国立ダンスセンターが後押しするダンスと映画の密接な関係。

●CDDのモニク・バルバルーさん
 リュミエールが活躍した映画の創成期から、ダンスはスクリーン上で刹那(せつな)の花を咲かせてきた。現在、ダンスの殿堂CND(国立ダンスセンター)では、ダンスと映画の密接な関係を再確認する企画が目白押し。CNDの総合ディレクター、モニク・バルバルーさんに案内してもらおう。

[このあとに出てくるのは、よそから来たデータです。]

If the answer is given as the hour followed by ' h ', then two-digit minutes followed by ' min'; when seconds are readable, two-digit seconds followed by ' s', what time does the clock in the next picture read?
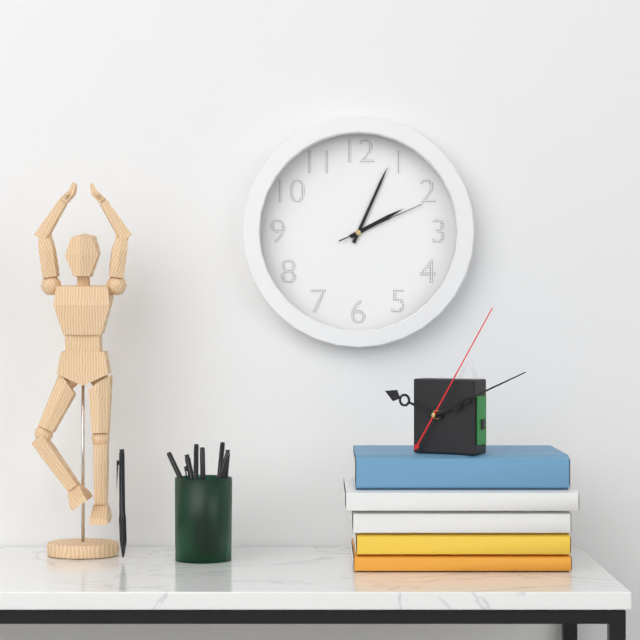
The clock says 2 h 04 min 11 s
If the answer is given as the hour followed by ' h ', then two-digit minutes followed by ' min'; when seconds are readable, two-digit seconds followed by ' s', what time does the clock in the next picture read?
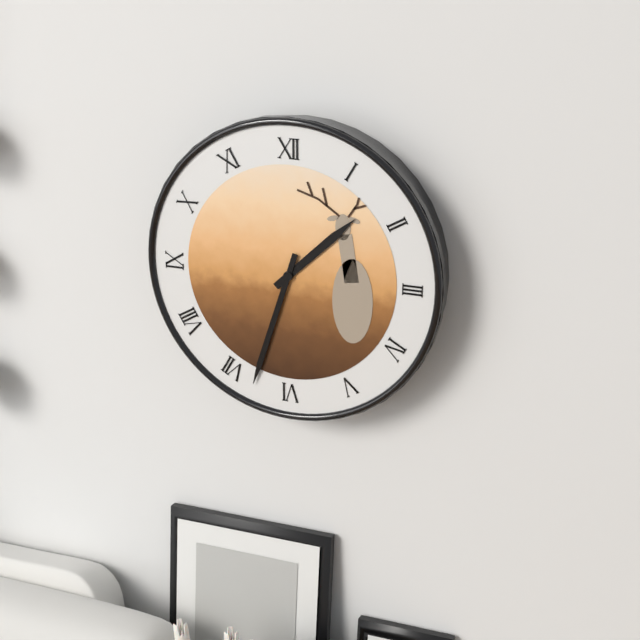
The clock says 1 h 33 min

 「CNDはパンタン市に拠点を置く文化省管轄の公的機関。ダンス公演やプロ育成の研修用に使用される11のスタジオ、欧州最大規模のメディアテークを備えています。私自身がCNC(国立映画センター)出身ということもあり、ダンスを映像の世界により開いていくことを大事な使命と捉えています。例えば毎月第一、第三水曜の16h30からは「Merveilleux  (素晴らしい)」をテーマに無料の映画上映会を開催中。『メリーポピンズ』、『バンドワゴン』といった必見の名作を数多くセレクション。同時にシネマテークや映画館Ciné104などと提携し、各地でダンス映画の上映会も実施中です」
 「でもやっぱり生のダンスが一番ですって?  もちろんライブは素晴らしい。しかし公演を見逃した人は後から映像で追体験できますし、本物を見た後の2番目の体験として生きることも。 ネット上でも(www.numeridanse.tv/)CNDが協力するダンスが視聴でき便利。故人のダンスだって映像の力でよみがえります。例えば、70年代に渡仏し45歳で早世した日本人舞踏家矢野英征に関する上映会が、3月9日に美術館ジュ・ド・ポムであります。CNDは矢野氏についての書籍も刊行しました」
 「そもそも映画とダンスは相互に影響を与え合っています。2月末にCNDで公演があるハンガリー人ダンサー、パル・フレナックは映画に多大な影響を受けている一人。彼の作品『In Time』はデヴィッド・リンチの映画『マルホランド・ドライブ』の世界観を踏襲しており興味深いですよ」(聞き手:瑞)

Centre national de la danse:
1 rue Victor-Hugo 93507 Pantin
M°Hoche駅下車徒歩5分。